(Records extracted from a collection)
-------

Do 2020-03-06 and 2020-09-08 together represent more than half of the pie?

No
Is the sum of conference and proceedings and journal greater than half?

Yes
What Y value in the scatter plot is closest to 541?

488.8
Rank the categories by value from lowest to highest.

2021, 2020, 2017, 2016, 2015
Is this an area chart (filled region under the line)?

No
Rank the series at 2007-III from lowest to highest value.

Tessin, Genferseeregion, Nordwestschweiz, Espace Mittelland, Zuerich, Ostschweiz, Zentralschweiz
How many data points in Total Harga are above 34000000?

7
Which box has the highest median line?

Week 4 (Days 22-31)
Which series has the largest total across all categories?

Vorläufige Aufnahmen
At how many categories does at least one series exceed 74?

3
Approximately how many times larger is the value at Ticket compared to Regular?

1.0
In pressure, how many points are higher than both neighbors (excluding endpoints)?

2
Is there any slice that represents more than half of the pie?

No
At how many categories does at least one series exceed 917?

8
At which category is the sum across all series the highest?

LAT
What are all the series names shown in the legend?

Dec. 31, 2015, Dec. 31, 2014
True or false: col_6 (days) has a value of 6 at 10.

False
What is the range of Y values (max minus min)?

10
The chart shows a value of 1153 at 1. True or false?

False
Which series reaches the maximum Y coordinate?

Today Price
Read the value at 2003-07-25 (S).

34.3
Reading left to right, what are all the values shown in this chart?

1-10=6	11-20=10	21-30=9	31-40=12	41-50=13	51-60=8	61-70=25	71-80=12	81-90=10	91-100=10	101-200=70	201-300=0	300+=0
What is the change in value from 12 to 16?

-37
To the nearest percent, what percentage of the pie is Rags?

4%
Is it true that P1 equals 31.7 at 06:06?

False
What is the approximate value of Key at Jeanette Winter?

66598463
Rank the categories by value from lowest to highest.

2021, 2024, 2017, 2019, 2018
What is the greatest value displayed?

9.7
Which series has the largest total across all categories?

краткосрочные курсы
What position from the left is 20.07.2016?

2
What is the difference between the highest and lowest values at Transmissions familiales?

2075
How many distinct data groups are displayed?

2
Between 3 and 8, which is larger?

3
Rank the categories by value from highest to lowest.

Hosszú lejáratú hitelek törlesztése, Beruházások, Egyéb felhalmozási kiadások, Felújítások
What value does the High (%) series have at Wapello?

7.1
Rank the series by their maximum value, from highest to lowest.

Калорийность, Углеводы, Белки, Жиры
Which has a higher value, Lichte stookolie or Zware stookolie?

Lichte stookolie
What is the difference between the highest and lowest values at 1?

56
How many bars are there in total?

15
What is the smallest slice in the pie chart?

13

-------

(Exercise objective): Reproduce every one of the records above word for word, with nothing changed.

(Answer section):
Do 2020-03-06 and 2020-09-08 together represent more than half of the pie?

No
Is the sum of conference and proceedings and journal greater than half?

Yes
What Y value in the scatter plot is closest to 541?

488.8
Rank the categories by value from lowest to highest.

2021, 2020, 2017, 2016, 2015
Is this an area chart (filled region under the line)?

No
Rank the series at 2007-III from lowest to highest value.

Tessin, Genferseeregion, Nordwestschweiz, Espace Mittelland, Zuerich, Ostschweiz, Zentralschweiz
How many data points in Total Harga are above 34000000?

7
Which box has the highest median line?

Week 4 (Days 22-31)
Which series has the largest total across all categories?

Vorläufige Aufnahmen
At how many categories does at least one series exceed 74?

3
Approximately how many times larger is the value at Ticket compared to Regular?

1.0
In pressure, how many points are higher than both neighbors (excluding endpoints)?

2
Is there any slice that represents more than half of the pie?

No
At how many categories does at least one series exceed 917?

8
At which category is the sum across all series the highest?

LAT
What are all the series names shown in the legend?

Dec. 31, 2015, Dec. 31, 2014
True or false: col_6 (days) has a value of 6 at 10.

False
What is the range of Y values (max minus min)?

10
The chart shows a value of 1153 at 1. True or false?

False
Which series reaches the maximum Y coordinate?

Today Price
Read the value at 2003-07-25 (S).

34.3
Reading left to right, what are all the values shown in this chart?

1-10=6	11-20=10	21-30=9	31-40=12	41-50=13	51-60=8	61-70=25	71-80=12	81-90=10	91-100=10	101-200=70	201-300=0	300+=0
What is the change in value from 12 to 16?

-37
To the nearest percent, what percentage of the pie is Rags?

4%
Is it true that P1 equals 31.7 at 06:06?

False
What is the approximate value of Key at Jeanette Winter?

66598463
Rank the categories by value from lowest to highest.

2021, 2024, 2017, 2019, 2018
What is the greatest value displayed?

9.7
Which series has the largest total across all categories?

краткосрочные курсы
What position from the left is 20.07.2016?

2
What is the difference between the highest and lowest values at Transmissions familiales?

2075
How many distinct data groups are displayed?

2
Between 3 and 8, which is larger?

3
Rank the categories by value from highest to lowest.

Hosszú lejáratú hitelek törlesztése, Beruházások, Egyéb felhalmozási kiadások, Felújítások
What value does the High (%) series have at Wapello?

7.1
Rank the series by their maximum value, from highest to lowest.

Калорийность, Углеводы, Белки, Жиры
Which has a higher value, Lichte stookolie or Zware stookolie?

Lichte stookolie
What is the difference between the highest and lowest values at 1?

56
How many bars are there in total?

15
What is the smallest slice in the pie chart?

13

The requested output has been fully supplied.